-- ENTRIES SHOWN follows --

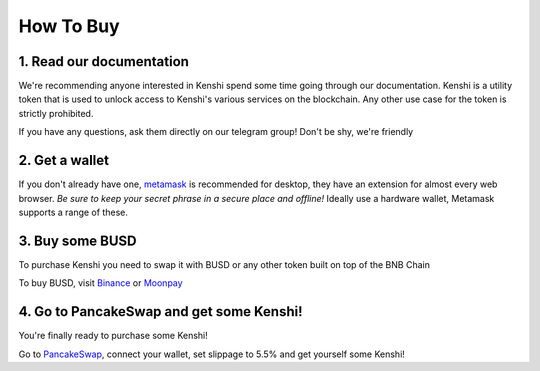 How To Buy
==========

1. Read our documentation
-------------------------

We're recommending anyone interested in Kenshi spend some time going through our documentation.
Kenshi is a utility token that is used to unlock access to Kenshi's various services on the
blockchain. Any other use case for the token is strictly prohibited.

If you have any questions, ask them directly on our telegram group! Don't be shy, we're friendly

2. Get a wallet
---------------

If you don't already have one, metamask_ is recommended for desktop, they have an extension for almost every web browser.
`Be sure to keep your secret phrase in a secure place and offline!` Ideally use a hardware wallet, Metamask supports a
range of these.

3. Buy some BUSD
----------------

To purchase Kenshi you need to swap it with BUSD or any other token built on top of the BNB Chain

To buy BUSD, visit Binance_ or Moonpay_

4. Go to PancakeSwap and get some Kenshi!
-----------------------------------------

You're finally ready to purchase some Kenshi!

Go to PancakeSwap_, connect your wallet, set slippage to 5.5% and get yourself some Kenshi!

.. _Binance: https://www.binance.com
.. _metamask: https://metamask.io/
.. _Moonpay: https://www.moonpay.com/
.. _PancakeSwap: https://pancakeswap.finance/swap?outputCurrency=0x42f9c5a27a2647a64f7D3d58d8f896C60a727b0f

-- ENTRIES SHOWN concluded --

→ WHAT YOU HAVE TO DO:
Nothing but a number is expected here: the number of lines above that hold the word "BUSD".

→ WRITTEN RESPONSE:
3